TASKS FOR THIS EXERCISE:
• a. In the discussion of using R, which two packages were used to build the timeseries forecast API in an afternoon?
• b. In the discussion of using R, take the stretch from "The big pluses" through "available in R." and swap "reproducible" for "reliable".
• c. Carry on the discussion of using R for web services from the point where it ends.
SOURCE PASSAGE section start
I dunno, I was able to cobble together a timeseries forecast API using the plummer and forecast packages in an afternoon that a product team was then able to work against to create demos for customers. Yeah, they’d probably eventually want to rewrite the API to be “production ready.” But on the other hand, for prototyping and getting to show something real to prospective customers? Pure dynamite.

Even then, if the stats being done in the background were hard to reimplement, I suppose plummer & R could still work with the right cloud / load balancing infra. Might end up being more expensive than it needs to be in the final iteration, but in the meantime money could be flowing in and customers gettin’ happy.

The big pluses are the huge range of libraries that make developing analyses easier, faster, and more reproducible. Python has some fine libraries, but its leagues behind whats available in R.

I use R like I use bash for neuroimgaing analysis: I utilize a whole lot of powerful/specialized command line executables (e.g. R lmer|e.g. neurogimaging AFNI) the outputs and inputs of which I link together into a pipeline using R/Bash utilities.

admittedly there are tools like nipype that use pythonto create an interface for those different neuroimaging tools, but most of the time bash scripting works perfectly reasonably for this.

The article makes mention that FastR supports GraalVM's polyglot mechanism. One possible option for your task is you do your data analysis with FastR and render it with Node on Graal.js or Sinatra on TruffleRuby. At first blush this might not sound all that different from CGI of yore, but the key thing is all Truffle-based languages can optimize with one another. So, when your web server endpoint gets hot, Truffle's PE can inline nodes from FastR and JIT the whole thing with Graal.

You get to use the best language for the task at hand and don't have to worry about performance penalties for doing so.

In answer to your question -- my sense is that you can spin up super nice dashboards using shiny, and those will be opinionated HTTP interfaces. If you want to combine the flexibility of a bonafide web framework, and R shiny dashboards, you're going to have a rough time. R shiny itself has a pretty rough HTTP implementation built in.

So I'd say the answer is yes, and you'll have a good time as long you only need the HTTP interface to do certain things (responsive dashboards; and do them well!).

Webserver implementations exist in R, but don't have near the time / attention put into them as with Python.
SOURCE PASSAGE section end
MATERIAL SHOWN section start
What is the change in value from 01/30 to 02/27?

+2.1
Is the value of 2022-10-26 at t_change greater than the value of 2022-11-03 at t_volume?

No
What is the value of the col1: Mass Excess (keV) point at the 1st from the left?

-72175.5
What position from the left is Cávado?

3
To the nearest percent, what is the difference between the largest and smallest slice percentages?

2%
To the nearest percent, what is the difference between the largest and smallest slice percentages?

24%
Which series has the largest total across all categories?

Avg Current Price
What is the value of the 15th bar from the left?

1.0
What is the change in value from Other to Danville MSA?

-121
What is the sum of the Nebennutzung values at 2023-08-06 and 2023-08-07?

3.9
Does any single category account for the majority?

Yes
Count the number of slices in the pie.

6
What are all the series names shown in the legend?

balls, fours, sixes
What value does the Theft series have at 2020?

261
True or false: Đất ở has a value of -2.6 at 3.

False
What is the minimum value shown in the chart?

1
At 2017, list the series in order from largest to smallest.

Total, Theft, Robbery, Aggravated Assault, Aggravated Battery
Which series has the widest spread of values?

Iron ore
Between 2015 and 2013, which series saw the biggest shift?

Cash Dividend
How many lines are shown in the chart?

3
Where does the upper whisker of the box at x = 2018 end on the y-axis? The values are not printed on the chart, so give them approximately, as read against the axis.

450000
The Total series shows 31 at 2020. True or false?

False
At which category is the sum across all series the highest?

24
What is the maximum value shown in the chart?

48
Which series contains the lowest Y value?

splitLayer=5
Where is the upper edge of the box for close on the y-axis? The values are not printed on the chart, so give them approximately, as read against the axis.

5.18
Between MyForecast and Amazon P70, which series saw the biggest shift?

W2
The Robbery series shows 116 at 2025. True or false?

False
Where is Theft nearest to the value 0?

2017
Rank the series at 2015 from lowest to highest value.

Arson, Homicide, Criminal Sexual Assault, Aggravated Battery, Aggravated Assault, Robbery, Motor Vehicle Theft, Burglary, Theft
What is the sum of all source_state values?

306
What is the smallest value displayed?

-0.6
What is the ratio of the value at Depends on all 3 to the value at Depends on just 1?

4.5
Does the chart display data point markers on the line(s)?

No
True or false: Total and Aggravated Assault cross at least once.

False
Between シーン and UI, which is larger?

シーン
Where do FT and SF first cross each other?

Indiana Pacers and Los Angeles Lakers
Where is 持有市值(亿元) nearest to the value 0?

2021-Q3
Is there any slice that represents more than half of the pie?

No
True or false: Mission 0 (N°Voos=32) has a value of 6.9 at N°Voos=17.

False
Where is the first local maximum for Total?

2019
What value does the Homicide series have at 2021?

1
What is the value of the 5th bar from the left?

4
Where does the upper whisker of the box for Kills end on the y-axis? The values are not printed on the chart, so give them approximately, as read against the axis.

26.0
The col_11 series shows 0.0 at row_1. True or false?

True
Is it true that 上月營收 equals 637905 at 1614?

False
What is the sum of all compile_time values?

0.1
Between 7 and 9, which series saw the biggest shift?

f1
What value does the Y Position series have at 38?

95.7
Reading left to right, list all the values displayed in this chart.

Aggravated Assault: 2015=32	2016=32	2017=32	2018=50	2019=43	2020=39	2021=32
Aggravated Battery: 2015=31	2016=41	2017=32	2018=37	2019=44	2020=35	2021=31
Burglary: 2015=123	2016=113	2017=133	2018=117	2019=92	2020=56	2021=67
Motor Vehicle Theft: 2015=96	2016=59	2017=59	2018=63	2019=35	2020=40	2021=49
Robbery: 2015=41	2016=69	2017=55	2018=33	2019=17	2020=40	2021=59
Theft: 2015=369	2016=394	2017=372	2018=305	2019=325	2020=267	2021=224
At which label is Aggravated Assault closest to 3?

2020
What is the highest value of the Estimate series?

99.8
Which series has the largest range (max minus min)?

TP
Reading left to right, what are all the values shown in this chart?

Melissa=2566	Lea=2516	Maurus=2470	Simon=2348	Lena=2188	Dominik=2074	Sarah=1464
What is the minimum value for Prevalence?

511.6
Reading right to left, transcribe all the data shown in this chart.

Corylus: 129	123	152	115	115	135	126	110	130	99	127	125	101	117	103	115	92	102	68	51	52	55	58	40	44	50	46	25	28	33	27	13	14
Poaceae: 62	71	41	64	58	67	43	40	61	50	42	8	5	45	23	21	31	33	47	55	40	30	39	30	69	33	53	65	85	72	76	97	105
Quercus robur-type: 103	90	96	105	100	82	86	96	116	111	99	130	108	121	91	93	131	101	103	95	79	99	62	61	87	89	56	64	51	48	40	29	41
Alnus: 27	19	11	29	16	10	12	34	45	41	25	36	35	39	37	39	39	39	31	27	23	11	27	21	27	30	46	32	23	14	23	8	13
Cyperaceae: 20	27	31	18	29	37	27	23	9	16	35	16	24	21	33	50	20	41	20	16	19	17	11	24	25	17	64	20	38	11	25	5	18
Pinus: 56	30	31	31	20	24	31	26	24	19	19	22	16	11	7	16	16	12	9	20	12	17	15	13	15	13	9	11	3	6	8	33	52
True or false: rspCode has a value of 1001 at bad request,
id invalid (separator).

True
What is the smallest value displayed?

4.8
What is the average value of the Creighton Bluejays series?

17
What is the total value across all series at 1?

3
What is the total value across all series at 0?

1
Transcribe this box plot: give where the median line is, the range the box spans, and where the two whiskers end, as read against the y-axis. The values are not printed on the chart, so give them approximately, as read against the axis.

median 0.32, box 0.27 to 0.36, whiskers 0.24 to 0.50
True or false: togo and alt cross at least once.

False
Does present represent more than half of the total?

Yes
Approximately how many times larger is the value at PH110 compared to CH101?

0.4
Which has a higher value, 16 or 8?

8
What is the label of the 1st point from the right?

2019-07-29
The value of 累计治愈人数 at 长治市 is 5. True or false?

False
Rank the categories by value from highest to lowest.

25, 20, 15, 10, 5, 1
MATERIAL SHOWN section end
RESULTS FOR EACH TASK:
• a. The plummer and forecast packages.

• b.
The big pluses are the huge range of libraries that make developing analyses easier, faster, and more reliable. Python has some fine libraries, but its leagues behind whats available in R.

• c.
Yes, R has the now-RStudio-supported plumber package (https://github.com/trestletech/plumber), roughly flask for R.

There's also opencpu (https://github.com/opencpu/opencpu), though the pros/cons of one vs the other has never been clear to me.

> roughly flask for R

Unfortunately, not even close to flask. Plumber doesn't even handle concurrency...


FWIW this is on their roadmap, using the future-backed promises package which also powerw async in shiny: https://github.com/trestletech/plumber/pull/248

That's fair--I'm definitely looking forward to when it's added, since it will make putting up quick prototypes with R very convenient!

I've used plumber, and it's pretty easy to get started, though doesn't feel very polished. Handling multipart form data took some hackarounds with the underlying "Rook" package.

I'm curious to see how https://github.com/thomasp85/fiery performs and if anyone has used that. May be higher performance than plumber (re: concurrency) because I get the sense from the docs that it's closer to libuv.

Shameless plug:

Doing something like that is definitely possible, all the parts are there and work well. Shiny gives you a lot out of the box, is great for prototyping and can be customized. I’ve been working on a less opionated package that isn’t ready for anything but gives an idea of what would be possible:


IIs there any information about how Graal+FastR are right now with respect to memory usage and warmup speeds? Are these benchmarks for total wall time or just the post-warmup speed?

There is a plot of warm-up curves for this specific example. Search for "To make the analysis of that benchmark complete, here is a plot with warm-up curves".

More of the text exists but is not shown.